Exercise description>
In the IPO text, rewrite everything from "What this means" down to "has died down.", substituting "financial advisor" for "broker".

+++ Document text

To
IPO or Not to IPO?
Truisms?
- If you are lucky enough to get in on an
IPO, you should not pass it up
- This is your golden opportunity to get
rich quick
- You do not need to go through the usual
due diligence, after all IPOs are good investments
Not so fast! As with any investment, do it wisely
and do not act on impulse.
An IPO is an Initial Public Offering, a
company’s first sale of stock to the public. Typically, an IPO involves the
stock from a young and oftentimes little known, if not obscure, company. These
MicroCap or SmallCap companies go public in order to raise money. In so doing,
the company helps itself by increasing its financial base, liquidity, prestige,
and ability to attract management and make acquisitions. But, once public, the
company must now share the profits, be accountable to shareholders, relinquish
control over how the company is run, and disclose "secret" company
information.
The process begins with investment bankers, who
underwrite the IPO. After researching the company and preparing a prospectus,
the investment bankers promote the company and pursue buyers. Generally, their
target is not the individual investor, but large institutional investors. By
carefully choosing IPOs they think will succeed, the underwriters can put aside
shares for their large clients, offering substantial profits for these favored
investors.
What this means to the individual investor is
that if you can get your hands on an IPO, it may not be the opportunity you
hoped for. Of course, there are exceptions, so do your homework before passing
up what might be a good buying opportunity. If you are determined to try to get
a piece of an IPO, you basically need to have an account with one of the
underwriters. Check with your existing broker first, and then check the offering
prospectus for a full list of underwriters.
If you cannot get in on an initial offering, it
is good advice not to buy shares of an IPO on its first day of trading. More
often than not, they are selling at an inflated and unsustainable price. If the
stock is worth owning, it will most likely be worth owning weeks, months, or
even years after the initial hype has died down.

++++++
+++ Source data

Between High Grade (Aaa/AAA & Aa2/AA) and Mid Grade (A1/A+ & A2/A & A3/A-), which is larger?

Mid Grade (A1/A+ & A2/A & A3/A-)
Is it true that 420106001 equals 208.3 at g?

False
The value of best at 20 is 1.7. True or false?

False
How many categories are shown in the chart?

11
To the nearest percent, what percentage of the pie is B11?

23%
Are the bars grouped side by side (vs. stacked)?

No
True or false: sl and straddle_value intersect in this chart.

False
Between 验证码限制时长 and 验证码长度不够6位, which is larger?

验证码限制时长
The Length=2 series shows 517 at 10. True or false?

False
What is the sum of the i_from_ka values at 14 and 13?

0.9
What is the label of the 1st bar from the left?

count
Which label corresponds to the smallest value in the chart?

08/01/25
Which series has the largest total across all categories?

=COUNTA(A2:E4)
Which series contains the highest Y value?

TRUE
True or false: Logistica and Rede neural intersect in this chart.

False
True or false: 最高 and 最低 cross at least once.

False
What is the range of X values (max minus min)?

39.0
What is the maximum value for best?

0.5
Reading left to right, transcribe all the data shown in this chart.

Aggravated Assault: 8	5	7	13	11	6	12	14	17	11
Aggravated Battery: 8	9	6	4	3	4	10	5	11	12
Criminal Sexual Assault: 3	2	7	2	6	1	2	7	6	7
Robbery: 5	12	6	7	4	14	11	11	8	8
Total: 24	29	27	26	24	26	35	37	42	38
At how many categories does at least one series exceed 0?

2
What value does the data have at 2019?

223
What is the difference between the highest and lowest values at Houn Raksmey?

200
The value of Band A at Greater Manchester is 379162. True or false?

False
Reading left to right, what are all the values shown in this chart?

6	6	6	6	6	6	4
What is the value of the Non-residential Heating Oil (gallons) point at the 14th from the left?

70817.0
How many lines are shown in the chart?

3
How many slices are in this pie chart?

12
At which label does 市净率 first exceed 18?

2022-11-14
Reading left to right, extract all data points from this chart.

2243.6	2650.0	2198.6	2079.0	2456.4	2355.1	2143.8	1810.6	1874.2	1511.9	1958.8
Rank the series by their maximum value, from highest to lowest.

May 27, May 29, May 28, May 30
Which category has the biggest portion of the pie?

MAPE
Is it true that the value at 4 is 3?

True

++++++

Exercise solution>
What this means to the individual investor is
that if you can get your hands on an IPO, it may not be the opportunity you
hoped for. Of course, there are exceptions, so do your homework before passing
up what might be a good buying opportunity. If you are determined to try to get
a piece of an IPO, you basically need to have an account with one of the
underwriters. Check with your existing financial advisor first, and then check the offering
prospectus for a full list of underwriters.
If you cannot get in on an initial offering, it
is good advice not to buy shares of an IPO on its first day of trading. More
often than not, they are selling at an inflated and unsustainable price. If the
stock is worth owning, it will most likely be worth owning weeks, months, or
even years after the initial hype has died down.